Our one-night stand
with freedom
By George Jonas
I wrote in a recent
column that individual liberty diminished during the last half-century while
state intrusion into people’s business and private affairs increased. A reader
demanded examples. This intrigued me. The growth of the administrative state in
the last 50 years has been no less noticeable than, say, advances in medicine.
Yet if I had written “medical know-how has advanced since the war” I doubt if
any reader would have demanded examples.
I guess that’s because medical advances are welcome,
but increased government and decreased liberty aren’t. Many are bothered by
decreased liberty, but those who like government — yes, there are such people —
worry that it’s not increasing quickly enough. Why, it’s scandalous that anyone
can still get a canary without a licence.
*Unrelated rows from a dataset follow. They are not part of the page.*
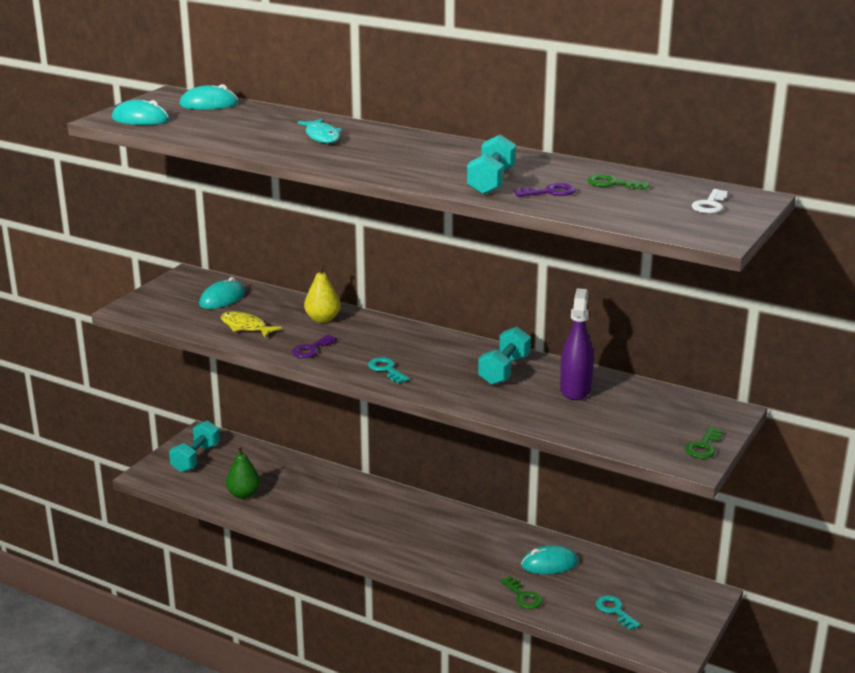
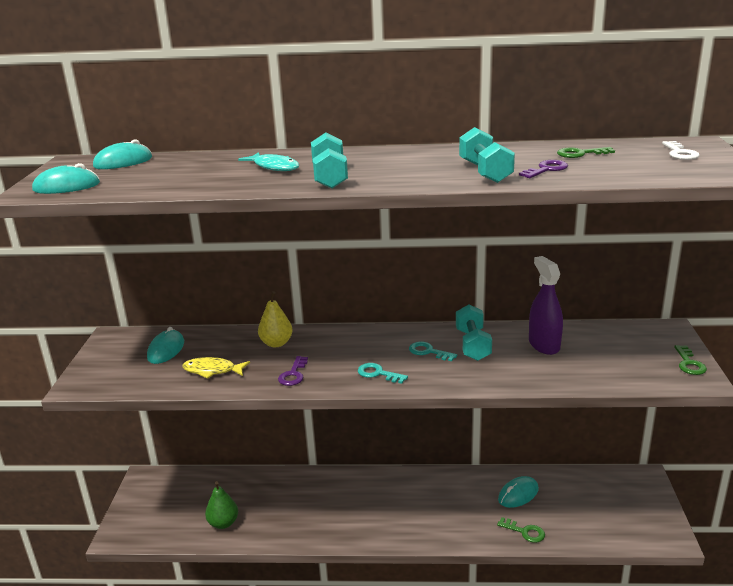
camera: 25 degrees left, 0 degrees up
(195, 458) = (154, 502): turquoise dumbbell -> turquoise dumbbell (329, 177)
(614, 611) = (599, 517): turquoise key -> turquoise key (428, 352)

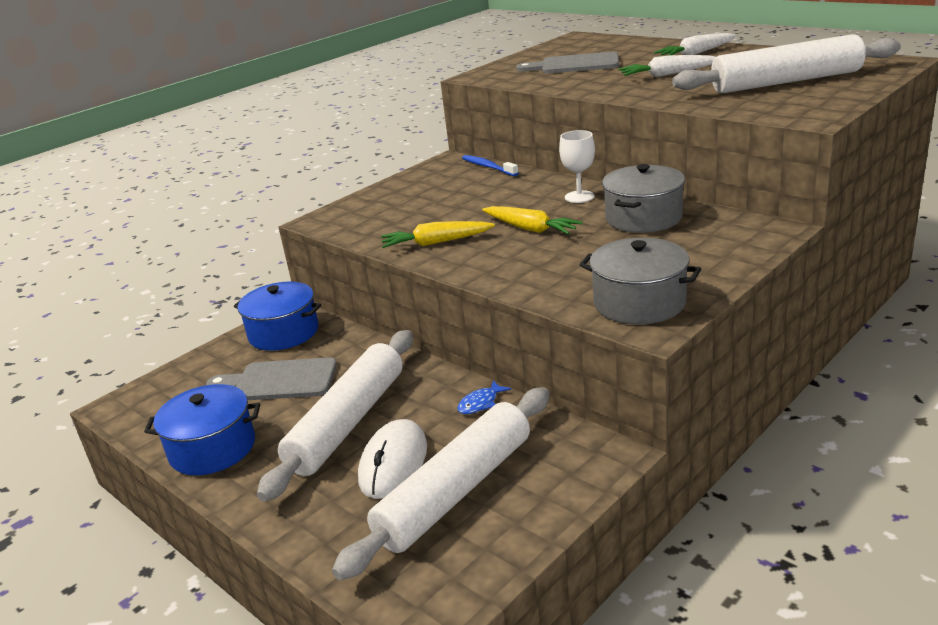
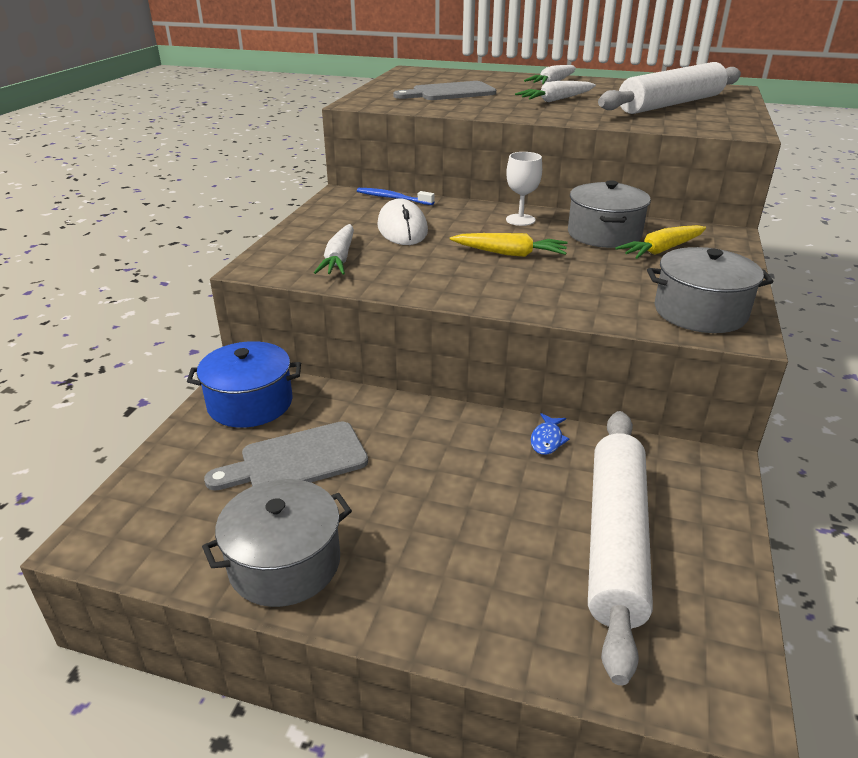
camera: 30 degrees left, 5 degrees up
(212, 448) = (285, 563): blue pot -> grey pot
(348, 422) = (426, 491): white rolling pin -> none
(385, 219) = (339, 259): none -> white carrot
(393, 463) = (520, 525): white mouse -> white mouse (402, 228)
(436, 243) = (427, 277): yellow carrot -> yellow carrot (662, 250)

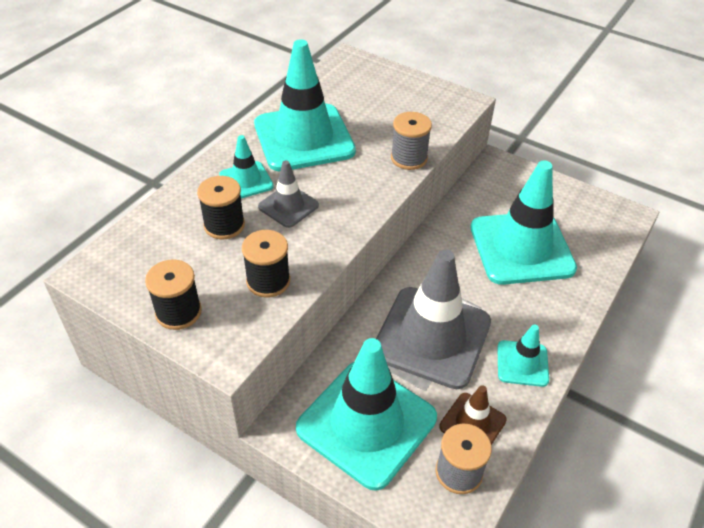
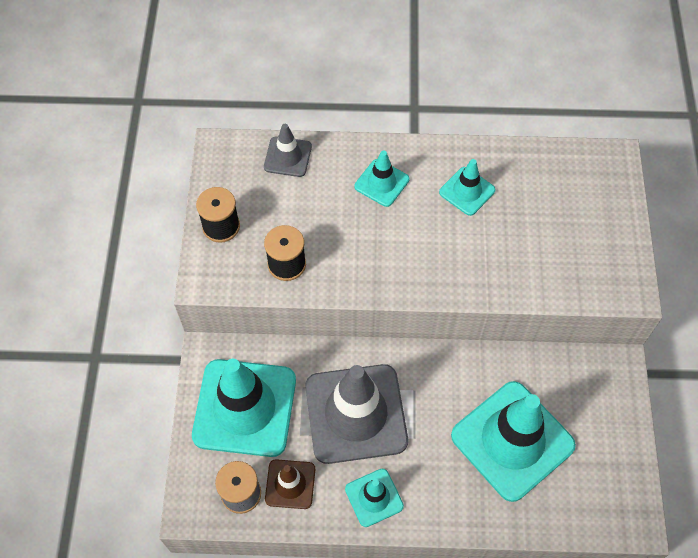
camera: 60 degrees right, 15 degrees up
(224, 225) = (322, 200): black spool -> none
(288, 206) = (374, 230): grey traffic cone -> grey traffic cone (288, 157)
(304, 138) = (467, 191): turquoise traffic cone -> turquoise traffic cone, size x0.48
(409, 158) = (504, 286): grey spool -> none

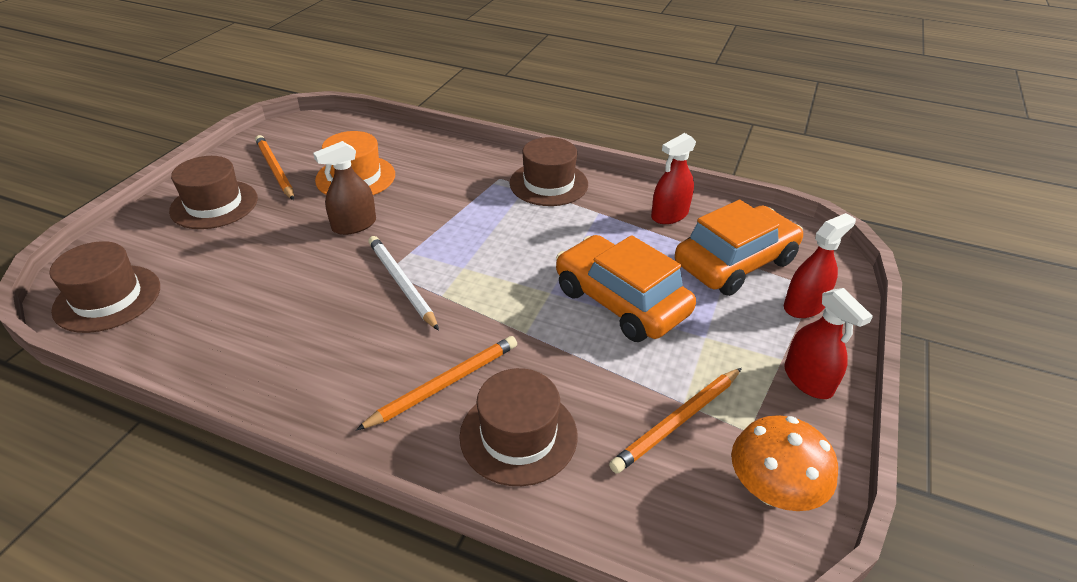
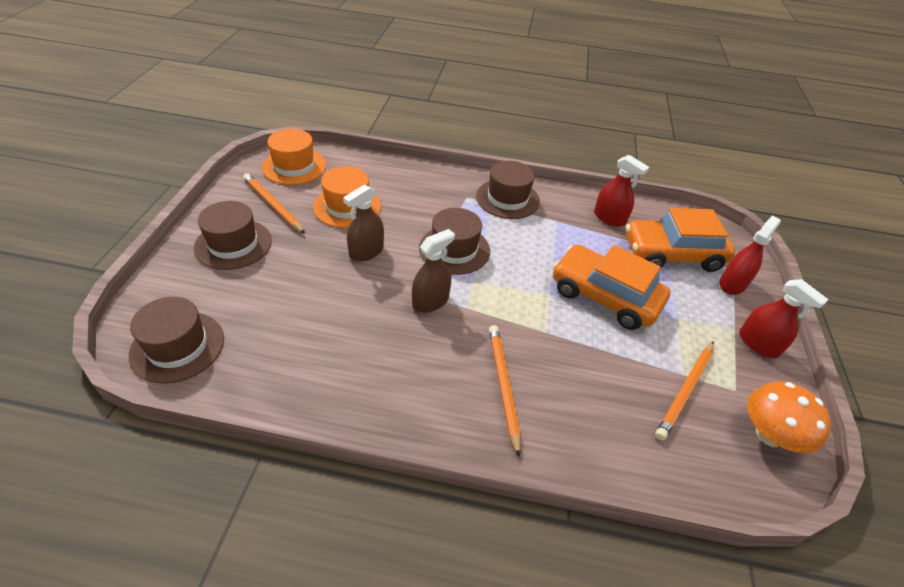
camera: 15 degrees left, 5 degrees up
(317, 133) = (294, 166): none -> orange hat
(402, 284) = (430, 301): white pencil -> brown spray bottle
(444, 384) = (503, 386): orange pencil -> orange pencil turned 45 degrees counterclockwise
(518, 435) = (578, 420): brown hat -> brown hat (454, 249)
(669, 215) = (609, 218): red spray bottle -> red spray bottle turned 90 degrees counterclockwise
(735, 263) = (672, 254): orange car -> orange car turned 135 degrees counterclockwise

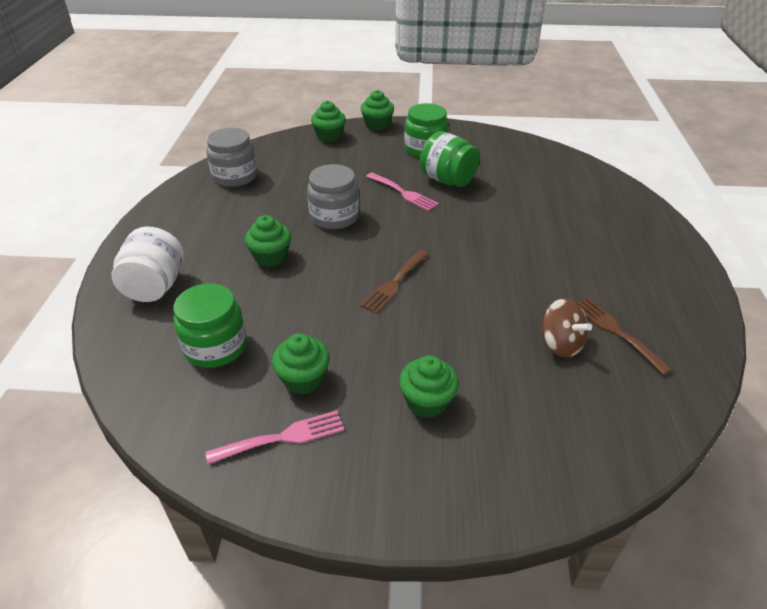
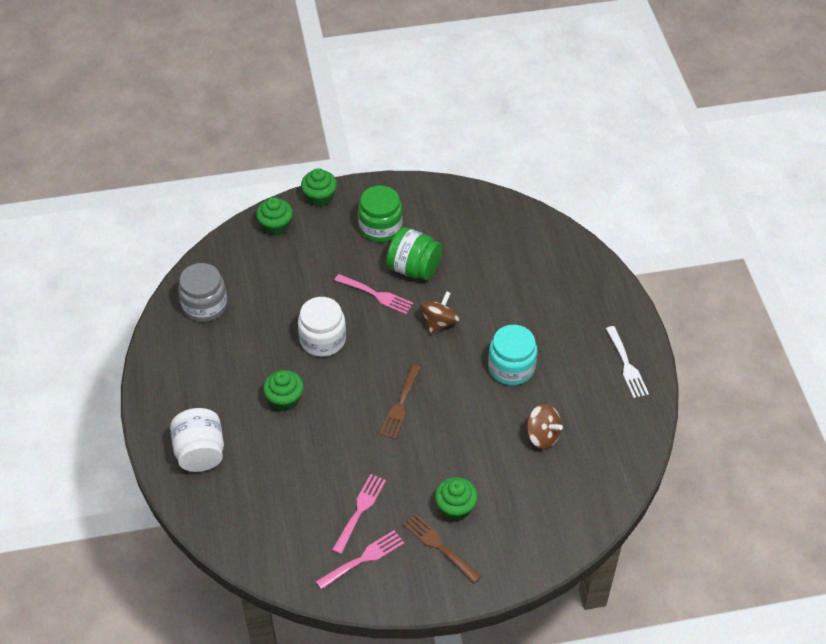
camera: 15 degrees left, 10 degrees up
(216, 346) = (280, 498): green jar -> none
(303, 379) = (360, 510): green cupcake -> pink fork
(334, 217) = (323, 339): grey jar -> white jar
(461, 222) = (439, 323): none -> brown spinning top
(533, 272) = (511, 367): none -> turquoise jar
(616, 332) = (582, 415): brown fork -> brown fork (439, 546)
(676, 293) = (627, 365): none -> white fork

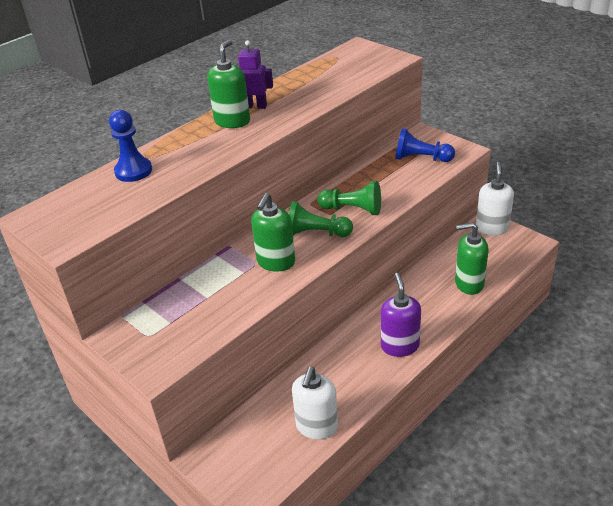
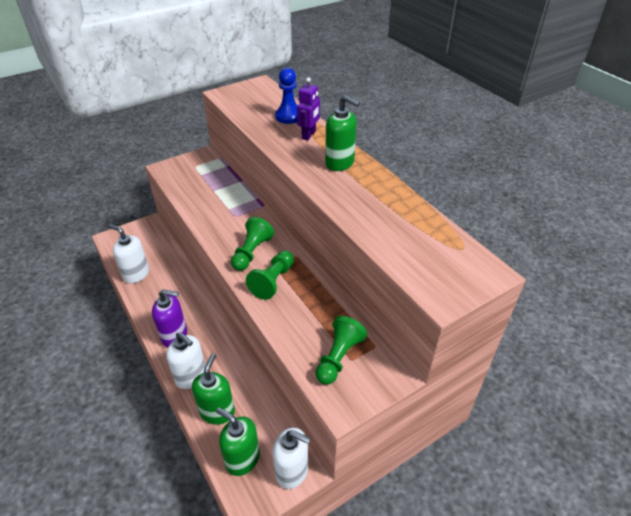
camera: 100 degrees right, 5 degrees up
(255, 106) = (362, 177): purple robot -> purple robot (309, 135)
(276, 262) = (229, 225): green soap dispenser -> green soap dispenser (242, 459)
(421, 158) = (338, 357): blue pawn -> green pawn
(442, 314) = (191, 376): none -> white soap dispenser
We in the West are gung-ho to export democracy, but
sometimes it seems we’re keen to ship it overseas mainly because we’ve not much
use for it ourselves. We go through these Mao-jacketed phases when we export
democracy and import tyranny. Perhaps before exporting democracy wholesale, we
should try it at home.
All right, this is just a wisecrack, but what comes
next isn’t. We went from pre-democracy directly to post-democracy, leaping over
democracy on the way. In 18th-century France, after removing the King’s head
from the body politic, the revolutionaries replaced it with their own.
Liberty’s children began building their brave new world by turning Reason into
a deity. That’s when the state turned into a secular theocracy, worshipping
shibboleths of its own making as though they were divine revelations.